LISTSERV 16.5 - CODE4LIB Archives

Houghton,Andrew writes:
 > > From: Code for Libraries [mailto:[log in to unmask]] On Behalf Of
 > > Mike Taylor
 > > Sent: Wednesday, April 01, 2009 9:35 AM
 > > To: [log in to unmask]
 > > Subject: Re: [CODE4LIB] registering info: uris?
 > > 
 > > Houghton,Andrew writes:
 > >  > So creating an info URI for it is meaningless, it's just another
 > >  > alias for the DOI.
 > > 
 > > Not quite.  Embedding a DOI in an info URI (or a URN) means that the
 > > identifier describes its own type.  If you just get the naked string
 > > 	10.1111/j.1475-4983.2007.00728.x
 > > passed to you, say as an rft_id in an OpenURL, then you can't tell
 > > (except by guessing) whether it's a DOI, a SICI, and ISBN or a
 > > biological species identifier.  But if you get
 > > 	info:doi/10.1111/j.1475-4983.2007.00728.x
 > > then you know what you've got, and can act on it accordingly.
 > 
 > Now you are changing the argument to a specific resolution mechanism,
 > e.g., OpenURL.

Not at all.  It applies to any situation where an identifier must
stand alone, without the benefit of additional metadata.

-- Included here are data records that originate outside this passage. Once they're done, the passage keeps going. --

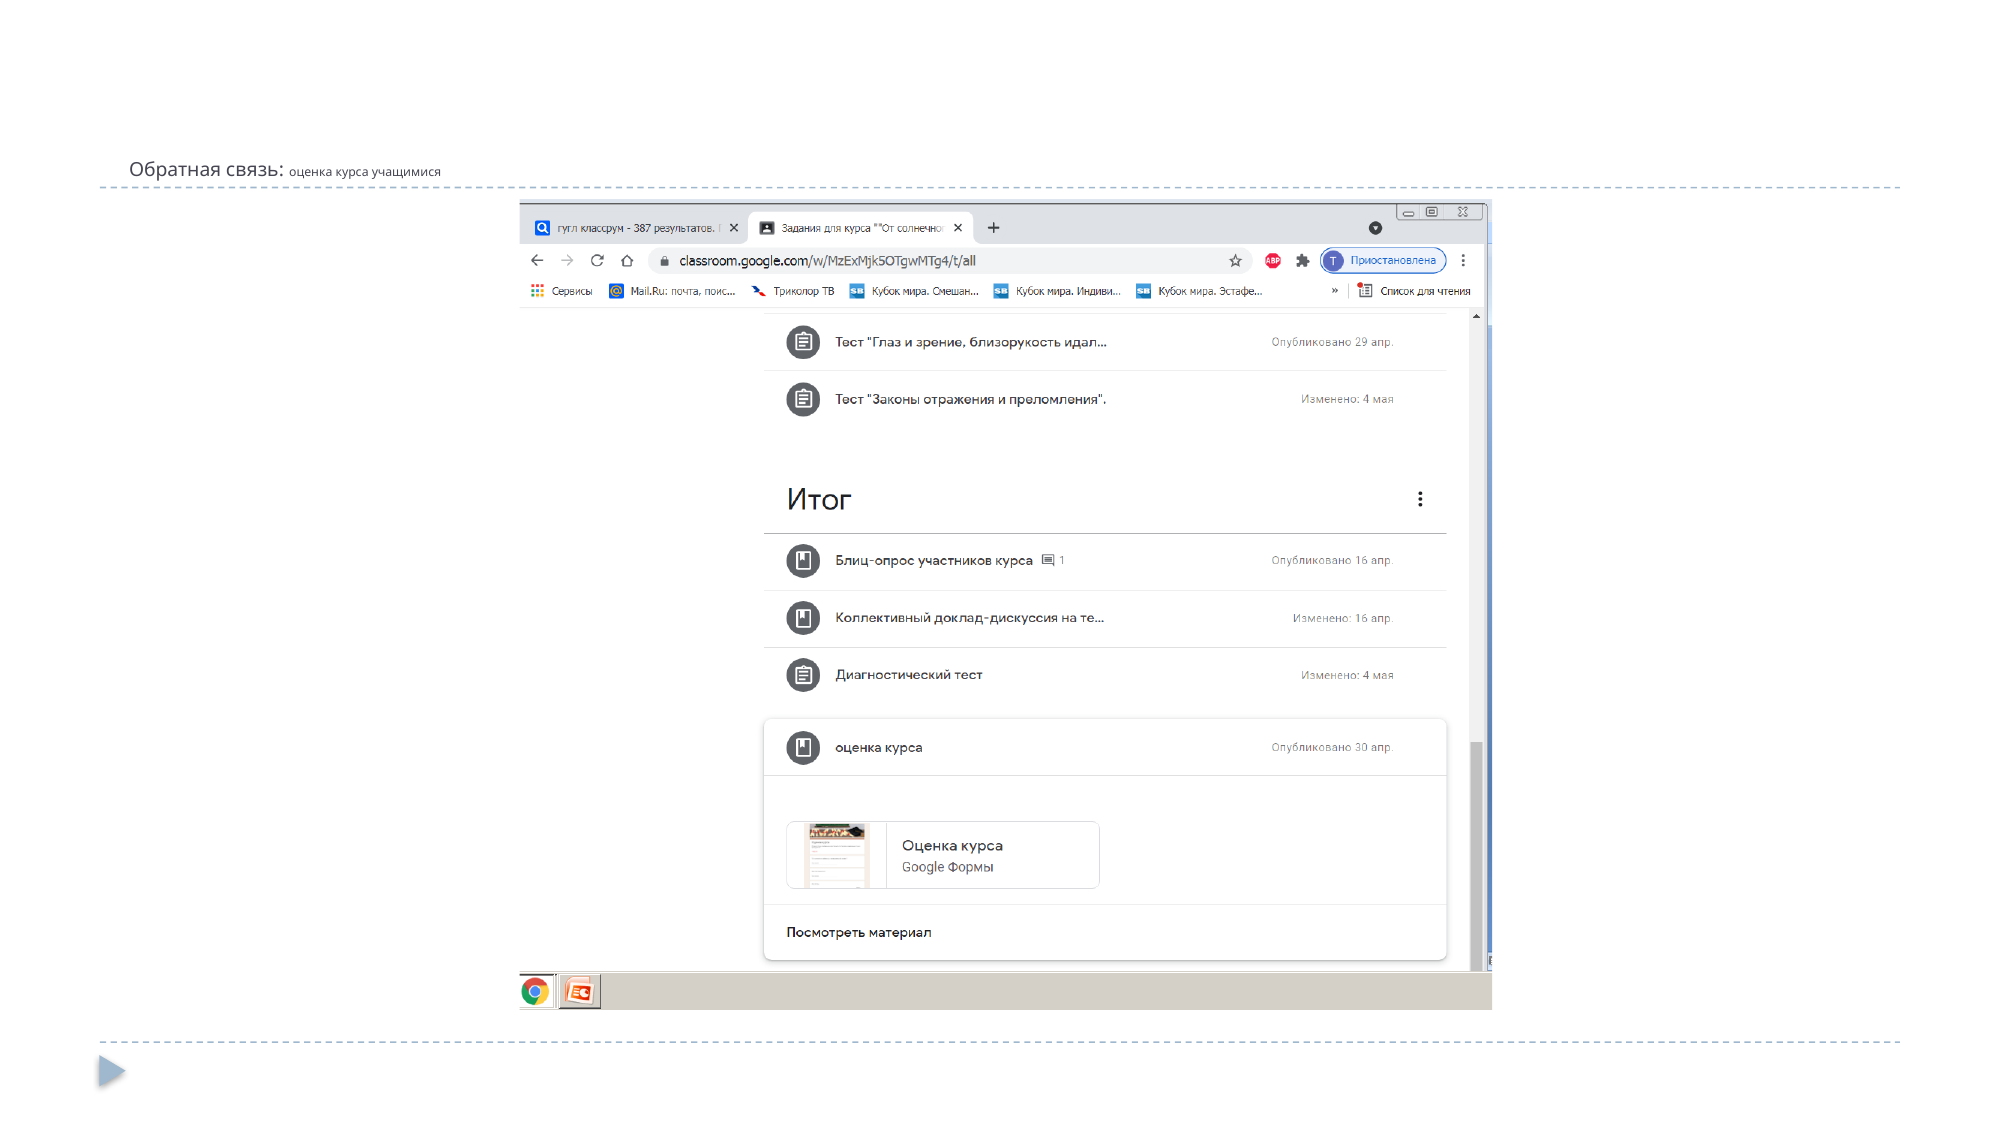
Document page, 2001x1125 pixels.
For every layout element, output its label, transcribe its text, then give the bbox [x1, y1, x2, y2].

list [519, 198, 1493, 1011]
title Обратная связь: оценка курса учащимися [109, 58, 1900, 188]
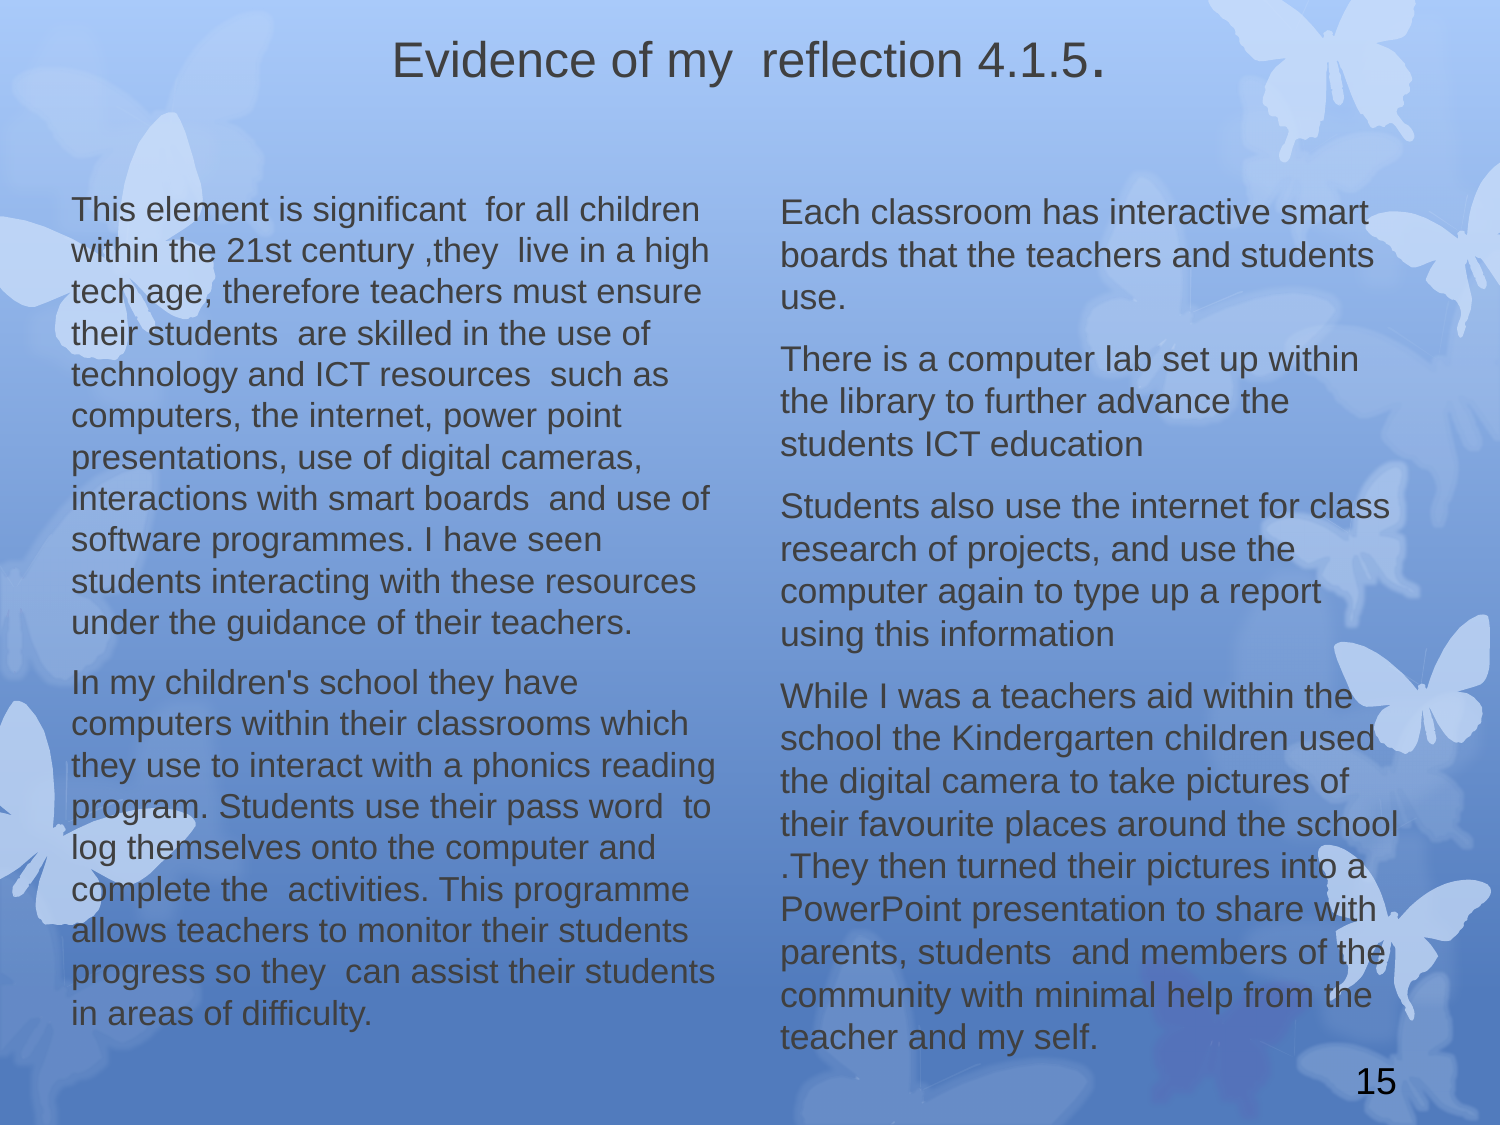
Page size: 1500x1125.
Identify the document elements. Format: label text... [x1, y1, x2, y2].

Imagine your web-browser extended by a plugin that knows how to
resolve particularly kinds of info: URLs.  If you just paste the raw
DOI into the URI bar, it won't have a clue what to do with it, but the
wrapped-in-a-URI version stands alone and self-describes, so the
plugin can pull it apart and say, "ah yes, this URI is a DOI, and I
know how my user has configured me to resolve those."

 > OpenURL could have easily defined rft_idType where you specified
 > DOI, SICI, ISBN, etc. along with its actual identifier value in
 > rft_id.

Happily, the committee appreciate all the reasons why it's better for
identifiers to be self-describing.

Note, by the way, that OpenURL 1.0 does provide a bolt-hole for doing
something like what you describe here, using the rft_dat element to
provide a private identifier together with an rfr_id saying what
referer provided the identifier, which is a proxy for saying what the
type of the private identifier is.  Z39.88-2004, Part 1, Section 5.2
gives this example:
	rft_dat = cites/8///citedby/12
	rfr_id = info:sid/elsevier.com:ScienceDirect
As the standard rather optimistically says, "Knowing the identity of
the Referrer might help the Resolver to interpret the Private Data.

It seems clear to me that this mechanism is pretty nasty.  Apart from
anything else, rft_id's, which are self-describing URIs, can repeat --
you can give multiple IDs, each self-contained -- whereas you can't
provide repeating _pairs_ of rft_dat/rfr_id, because the order of
elements may not be defined depending on your transport (e.g. query
parameters in an HTTP GET transport).

 > However, given that OpenURL didn't do this, there is no difference
 > plugging either of the following URIs into rft_id:
 > 
 > http://dx.doi.org/10.1111/j.1475-4983.2007.00728.x
 > info:doi/10.1111/j.1475-4983.2007.00728.x 
 > 
 > when I identify the HTTP URI as a Real World Object.

I think there is a difference at least in connotation.  What you seem
to be suggesting (are you?) is that in the former case, the resolver
should recognise that the HTTP URL matches the regular expression
	^http://dx\.doi\.org\.(.*)$/
and so extract the match and go off and do something else with it.
Notice that in general you do need something like regular expressions
for this -- simple prefix matching won't do it -- as the "actionable
identifier" might be something uglier like:
	http://id.org/resolve?id=10.1111/j.1475-4983.2007.00728.x&type=doi

I think that inviting resolvers to parse HTTP URLs and look for
special cases is not a wise direction to go.

 _/|_	 ___________________________________________________________________
/o ) \/  Mike Taylor    <[log in to unmask]>    http://www.miketaylor.org.uk
)_v__/\  "There is hopeful symbolism in the fact that flags do not wave
	 in a vacuum" -- Arthur C. Clarke, on the moon landings.